Using the listing below, copy exactly the lines from the one containing "ketchup bottle: present" to the one containing "slippers: present [21,412,98,455]", both lines included, and no others.

##### Source material

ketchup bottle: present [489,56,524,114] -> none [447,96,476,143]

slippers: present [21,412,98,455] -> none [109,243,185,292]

##########
##### Source material

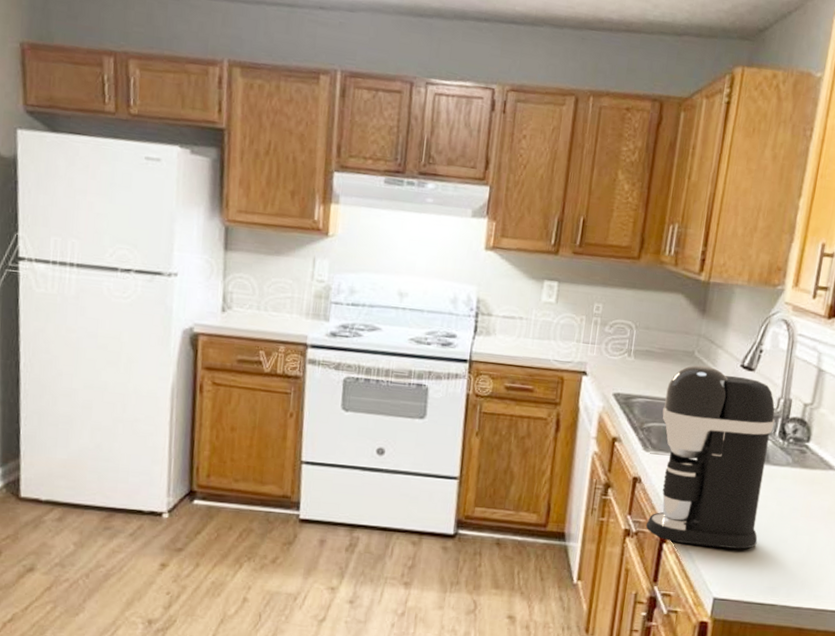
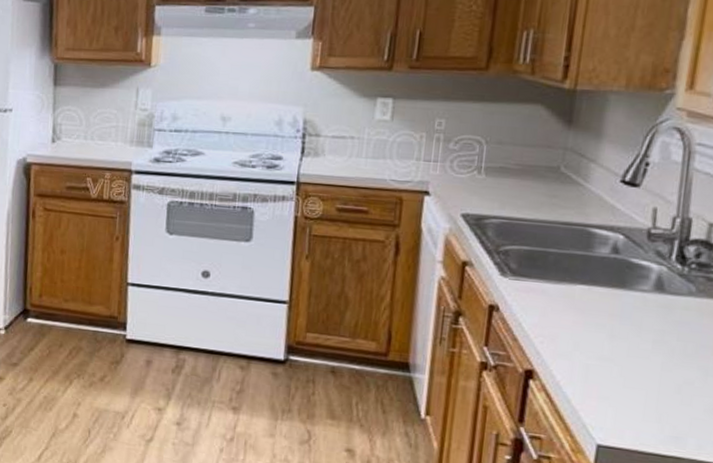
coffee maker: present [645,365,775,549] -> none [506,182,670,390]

##########
##### Source material

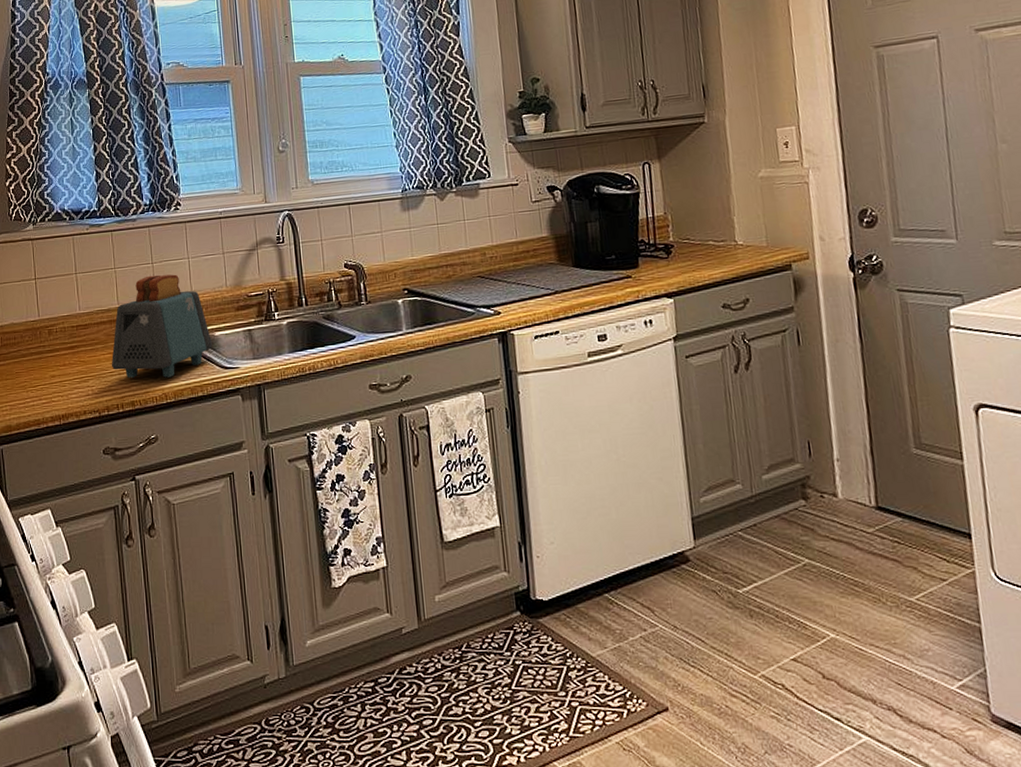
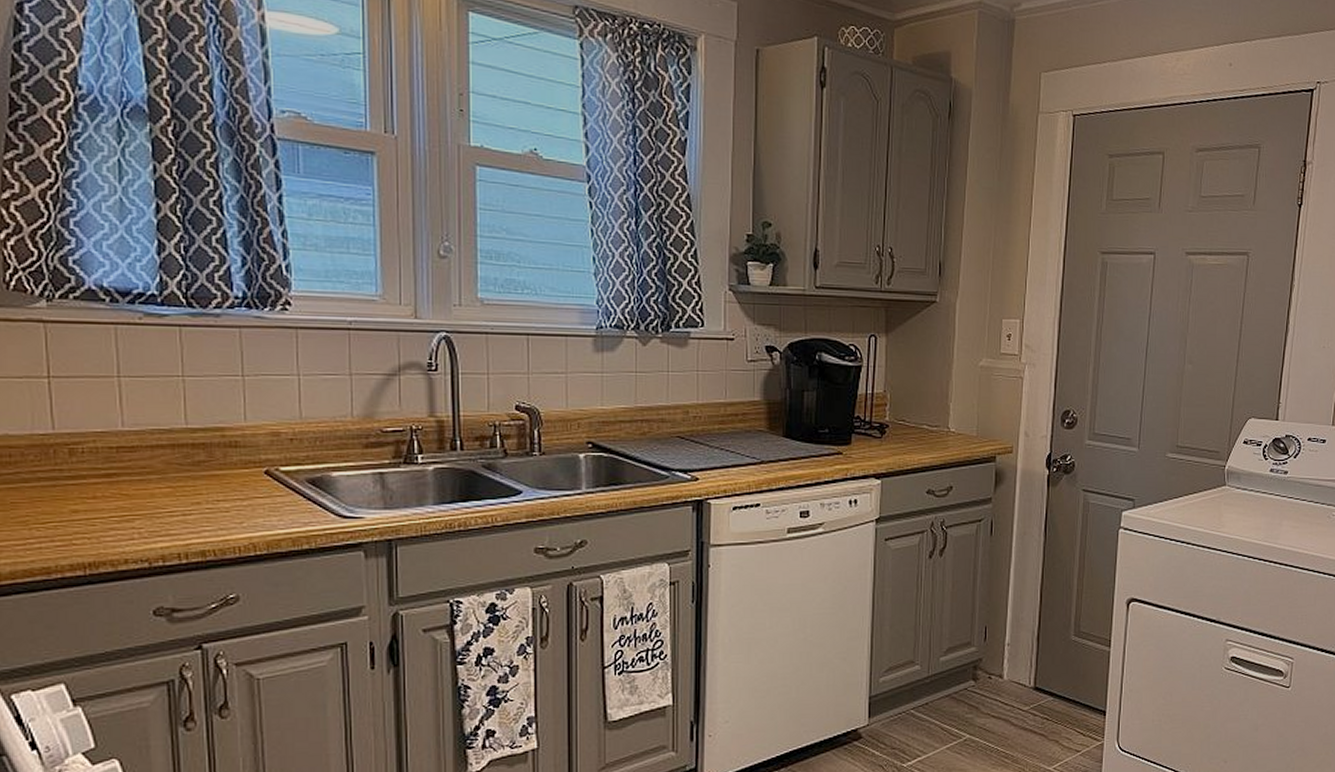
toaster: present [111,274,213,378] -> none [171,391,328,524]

##########

Answer space.
ketchup bottle: present [489,56,524,114] -> none [447,96,476,143]

slippers: present [21,412,98,455] -> none [109,243,185,292]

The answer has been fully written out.